►

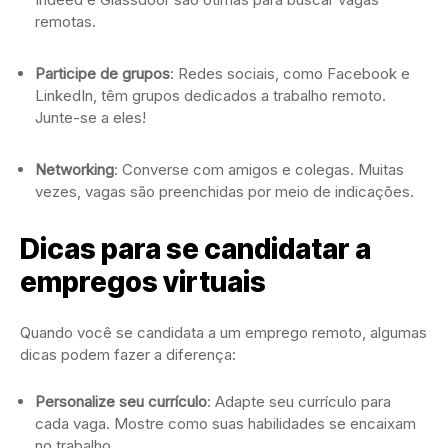
remotas.
Participe de grupos
: Redes sociais, como Facebook e
LinkedIn, têm grupos dedicados a trabalho remoto.
Junte-se a eles!
Networking
: Converse com amigos e colegas. Muitas
vezes, vagas são preenchidas por meio de indicações.
Dicas para se candidatar a
empregos virtuais
Quando você se candidata a um emprego remoto, algumas
dicas podem fazer a diferença:
Personalize seu currículo
: Adapte seu currículo para
cada vaga. Mostre como suas habilidades se encaixam
no trabalho.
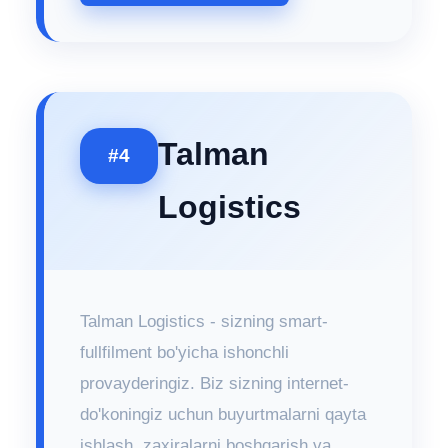
Talman
#4
Logistics
Talman Logistics - sizning smart-
fullfilment bo'yicha ishonchli
provayderingiz. Biz sizning internet-
do'koningiz uchun buyurtmalarni qayta
ishlash, zaxiralarni boshqarish va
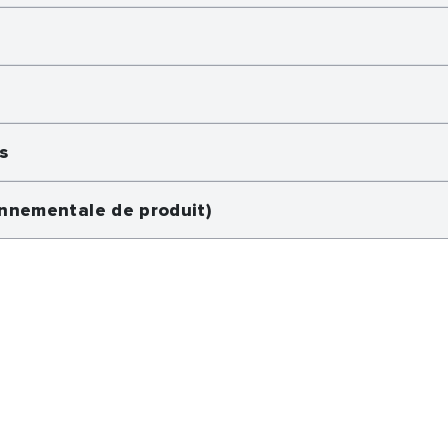
s
onnementale de produit)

◄

YOUR ASSIGNMENT
Return only the lines from the one containing "Junte-se a eles!" through the last line of the entries above, exactly as written and without pictures.

ANSWER FOR THIS EXERCISE
Junte-se a eles!
Networking
: Converse com amigos e colegas. Muitas
vezes, vagas são preenchidas por meio de indicações.
Dicas para se candidatar a
empregos virtuais
Quando você se candidata a um emprego remoto, algumas
dicas podem fazer a diferença:
Personalize seu currículo
: Adapte seu currículo para
cada vaga. Mostre como suas habilidades se encaixam
no trabalho.
Talman
#4
Logistics
Talman Logistics - sizning smart-
fullfilment bo'yicha ishonchli
provayderingiz. Biz sizning internet-
do'koningiz uchun buyurtmalarni qayta
ishlash, zaxiralarni boshqarish va
s
onnementale de produit)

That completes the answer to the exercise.